Our debt now exceeds the total of our GDP and the annual deficits pile on an additional $1.3 trillion each year to that accumulated debt. Our publicly traded debt has increased 100% in the last 5 years alone! What is even worse is that our debt as a percentage of revenue is exploding. Back in 1971, the national debt was 218% of revenue. Back in the year 2000, that debt as a percentage of revenue had grown to 280%. Today, it has skyrocketed to 700% of revenue. Our government simply cannot survive having that much debt in relation to revenue.
The worst is yet to come because interest rates are now at an all-time record low. The average yield on U.S. debt is near 1% today, but it was 6.5% in the year 2000. And given our record level of debt and Fed-led money creation, yields on Treasuries could and should go much higher than at any other point in U.S. history.
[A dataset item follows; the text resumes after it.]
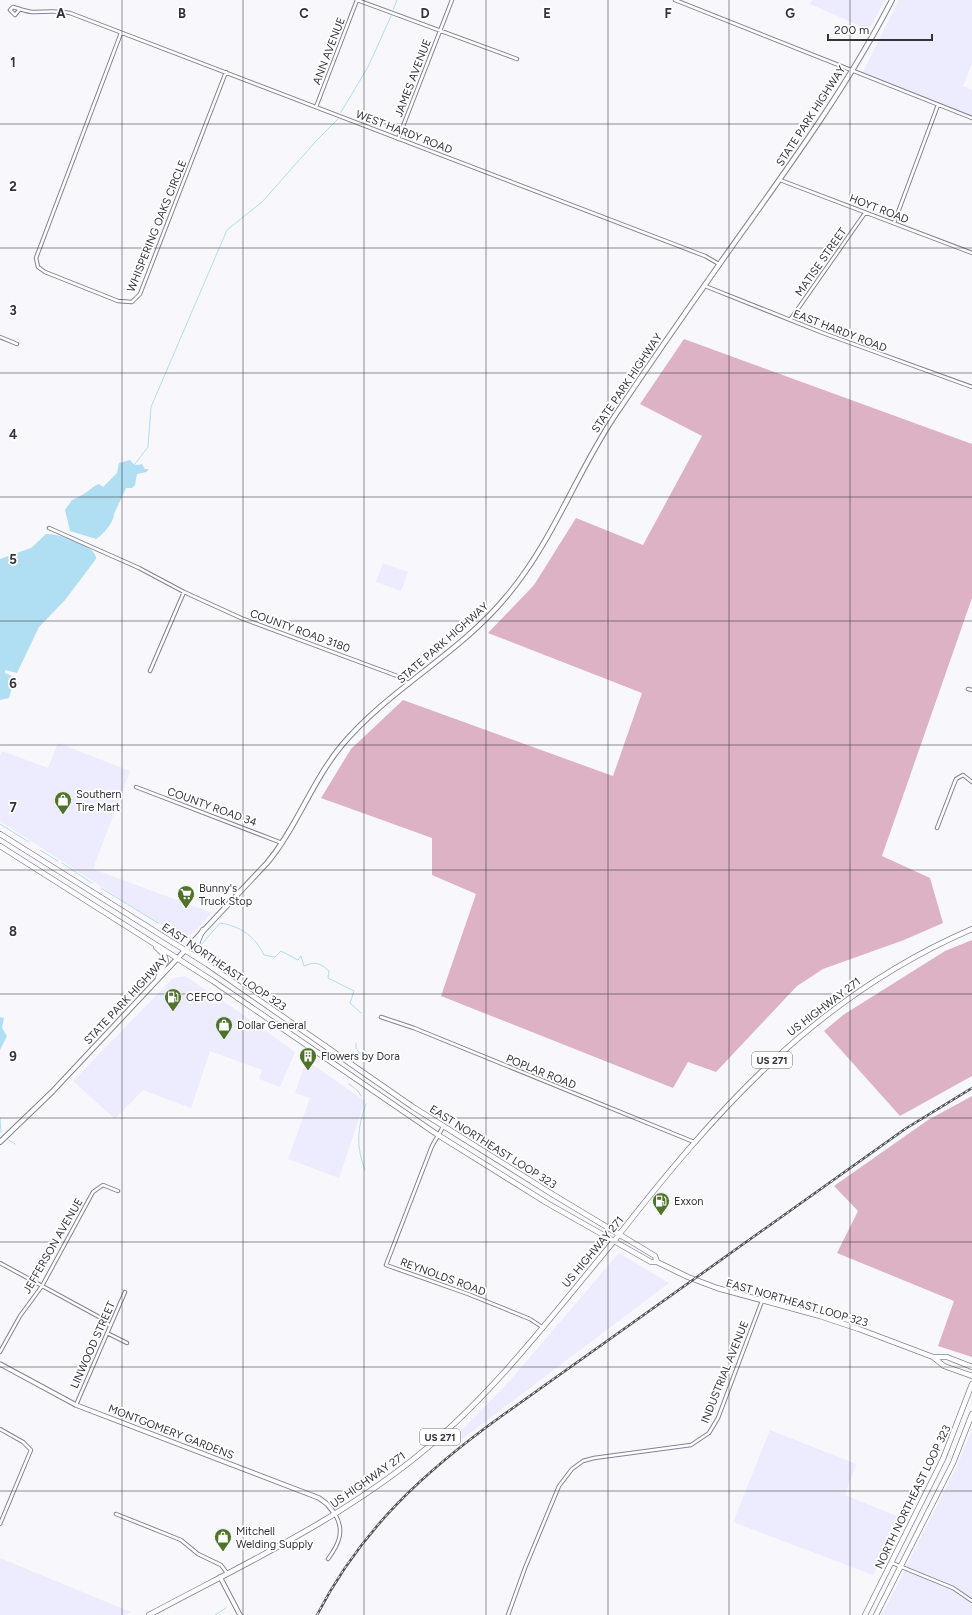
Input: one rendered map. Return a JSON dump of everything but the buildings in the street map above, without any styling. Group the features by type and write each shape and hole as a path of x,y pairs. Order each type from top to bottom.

How easily can the U.S. service our $15 trillion--and rapidly growing--national debt if interest rates rise just a few 100 basis points? Only imagine what would happen if they rose to where yields on Italian or even Greek debt is today.
That's why the Fed can't raise the over-night lending rate between banks. And they will fight with everything they've got not to allow market-based interest rates to rise on the long end of the curve either. Therefore, our central bank deems it necessary to encourage an onerous level of inflation to exist in the economy in an effort to grow nominal GDP and increase tax revenue. Of course, their strategy is doomed to fail like every other attempt at inflating the problem of too little revenue away. That's because a central bank cannot control long term interest rates forever. American citizens can only hope Bernanke's Fed learns that lesson before our foreign creditors view U.S. debt in the same light as Greece.